### TASK TO COMPLETE
Every line below from the one containing "- **b)** soumissionner" through the one containing "- **a)** Biens" must be transcribed exactly. Omit all lines outside that stretch.

### RECORDS FOR THIS TASK
((
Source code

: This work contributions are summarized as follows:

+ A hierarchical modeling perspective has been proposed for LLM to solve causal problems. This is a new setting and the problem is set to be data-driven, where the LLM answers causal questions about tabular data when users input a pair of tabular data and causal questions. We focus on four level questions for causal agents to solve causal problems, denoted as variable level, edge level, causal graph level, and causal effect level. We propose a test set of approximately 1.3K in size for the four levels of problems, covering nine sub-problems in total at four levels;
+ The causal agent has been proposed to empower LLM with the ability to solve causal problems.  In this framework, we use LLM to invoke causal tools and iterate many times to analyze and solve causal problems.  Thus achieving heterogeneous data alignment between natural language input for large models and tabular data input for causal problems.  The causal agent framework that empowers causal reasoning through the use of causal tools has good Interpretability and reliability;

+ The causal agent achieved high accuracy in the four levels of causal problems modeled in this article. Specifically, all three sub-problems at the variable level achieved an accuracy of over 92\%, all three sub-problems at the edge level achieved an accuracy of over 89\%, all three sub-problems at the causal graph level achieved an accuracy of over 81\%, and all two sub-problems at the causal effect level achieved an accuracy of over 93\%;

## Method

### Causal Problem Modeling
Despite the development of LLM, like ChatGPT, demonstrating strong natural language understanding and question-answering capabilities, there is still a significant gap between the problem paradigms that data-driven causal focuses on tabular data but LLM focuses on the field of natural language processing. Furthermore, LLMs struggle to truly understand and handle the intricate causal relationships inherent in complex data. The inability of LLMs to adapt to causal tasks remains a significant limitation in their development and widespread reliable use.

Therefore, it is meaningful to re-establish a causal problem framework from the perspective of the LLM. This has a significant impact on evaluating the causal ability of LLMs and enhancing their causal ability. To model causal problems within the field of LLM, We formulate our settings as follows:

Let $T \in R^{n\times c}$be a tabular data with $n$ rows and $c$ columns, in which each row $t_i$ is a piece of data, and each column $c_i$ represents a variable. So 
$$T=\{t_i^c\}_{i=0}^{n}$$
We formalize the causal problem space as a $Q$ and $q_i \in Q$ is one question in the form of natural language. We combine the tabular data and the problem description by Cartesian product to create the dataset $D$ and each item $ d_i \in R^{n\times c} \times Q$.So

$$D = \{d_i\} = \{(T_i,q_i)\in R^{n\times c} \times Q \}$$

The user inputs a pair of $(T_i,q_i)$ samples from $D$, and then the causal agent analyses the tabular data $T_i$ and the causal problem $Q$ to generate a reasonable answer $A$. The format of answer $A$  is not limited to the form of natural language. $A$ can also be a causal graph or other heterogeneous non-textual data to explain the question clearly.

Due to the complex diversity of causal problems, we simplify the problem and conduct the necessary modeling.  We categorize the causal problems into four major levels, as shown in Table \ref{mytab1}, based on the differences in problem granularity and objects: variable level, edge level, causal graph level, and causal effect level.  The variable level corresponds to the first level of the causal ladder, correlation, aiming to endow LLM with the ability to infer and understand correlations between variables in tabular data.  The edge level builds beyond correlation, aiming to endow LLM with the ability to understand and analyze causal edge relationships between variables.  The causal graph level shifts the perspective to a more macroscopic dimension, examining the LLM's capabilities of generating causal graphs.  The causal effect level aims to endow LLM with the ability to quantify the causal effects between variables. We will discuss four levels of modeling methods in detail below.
))
((
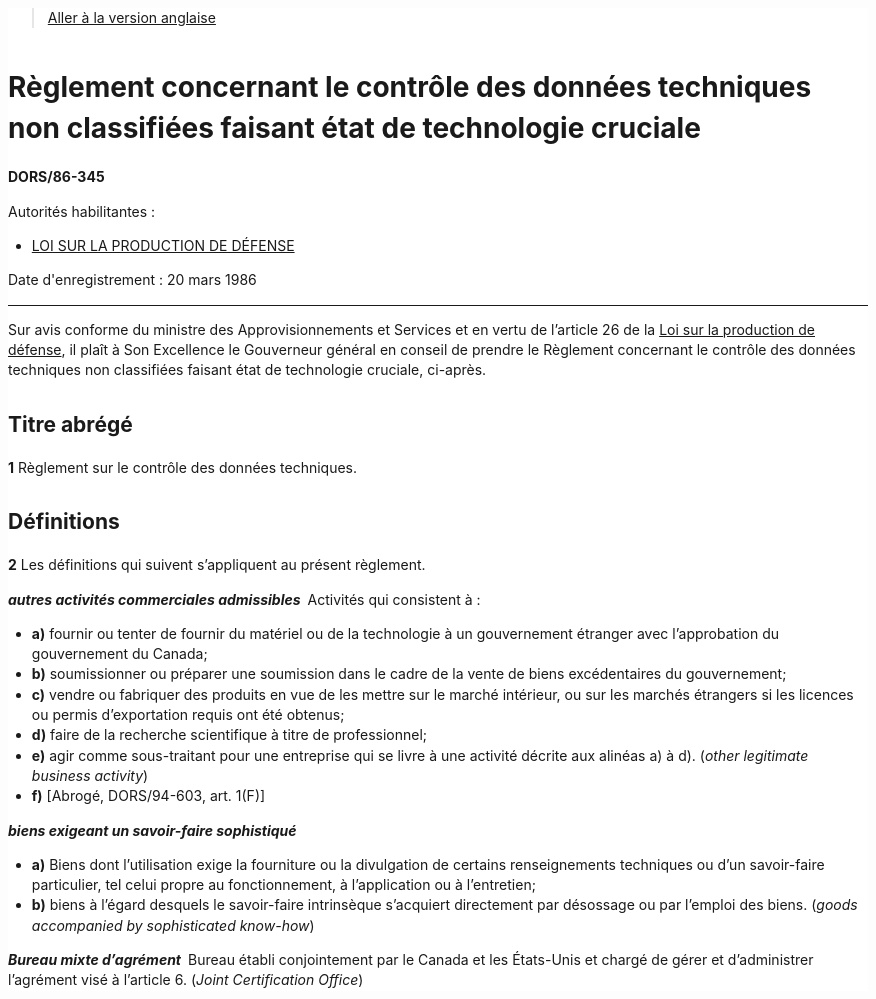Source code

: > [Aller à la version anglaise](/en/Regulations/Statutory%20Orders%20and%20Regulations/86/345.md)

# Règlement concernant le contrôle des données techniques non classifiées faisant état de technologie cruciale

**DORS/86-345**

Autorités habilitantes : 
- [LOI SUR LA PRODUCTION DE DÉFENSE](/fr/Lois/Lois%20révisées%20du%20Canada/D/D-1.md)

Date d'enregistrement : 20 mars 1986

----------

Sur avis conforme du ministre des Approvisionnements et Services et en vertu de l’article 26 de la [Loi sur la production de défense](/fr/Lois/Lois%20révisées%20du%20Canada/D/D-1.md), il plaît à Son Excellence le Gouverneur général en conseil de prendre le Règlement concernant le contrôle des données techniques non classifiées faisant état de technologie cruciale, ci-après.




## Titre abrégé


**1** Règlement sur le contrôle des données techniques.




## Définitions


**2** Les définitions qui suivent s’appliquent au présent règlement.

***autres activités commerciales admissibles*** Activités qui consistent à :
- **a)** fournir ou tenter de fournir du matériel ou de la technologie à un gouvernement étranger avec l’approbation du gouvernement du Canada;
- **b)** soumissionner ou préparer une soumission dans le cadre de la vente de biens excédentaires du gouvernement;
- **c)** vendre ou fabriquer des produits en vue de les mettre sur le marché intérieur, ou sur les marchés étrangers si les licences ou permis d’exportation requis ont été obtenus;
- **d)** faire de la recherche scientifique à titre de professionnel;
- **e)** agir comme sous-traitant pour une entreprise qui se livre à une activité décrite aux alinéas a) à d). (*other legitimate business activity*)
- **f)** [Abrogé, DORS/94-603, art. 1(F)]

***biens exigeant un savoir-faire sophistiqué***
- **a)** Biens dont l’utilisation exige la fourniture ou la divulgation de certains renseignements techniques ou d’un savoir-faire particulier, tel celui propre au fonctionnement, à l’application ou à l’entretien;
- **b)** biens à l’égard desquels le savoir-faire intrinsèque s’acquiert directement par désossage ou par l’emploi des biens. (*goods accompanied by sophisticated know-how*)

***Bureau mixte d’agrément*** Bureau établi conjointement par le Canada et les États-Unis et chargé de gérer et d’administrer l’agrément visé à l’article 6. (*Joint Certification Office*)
))
### FINISHED EXERCISE
- **b)** soumissionner ou préparer une soumission dans le cadre de la vente de biens excédentaires du gouvernement;
- **c)** vendre ou fabriquer des produits en vue de les mettre sur le marché intérieur, ou sur les marchés étrangers si les licences ou permis d’exportation requis ont été obtenus;
- **d)** faire de la recherche scientifique à titre de professionnel;
- **e)** agir comme sous-traitant pour une entreprise qui se livre à une activité décrite aux alinéas a) à d). (*other legitimate business activity*)
- **f)** [Abrogé, DORS/94-603, art. 1(F)]

***biens exigeant un savoir-faire sophistiqué***
- **a)** Biens dont l’utilisation exige la fourniture ou la divulgation de certains renseignements techniques ou d’un savoir-faire particulier, tel celui propre au fonctionnement, à l’application ou à l’entretien;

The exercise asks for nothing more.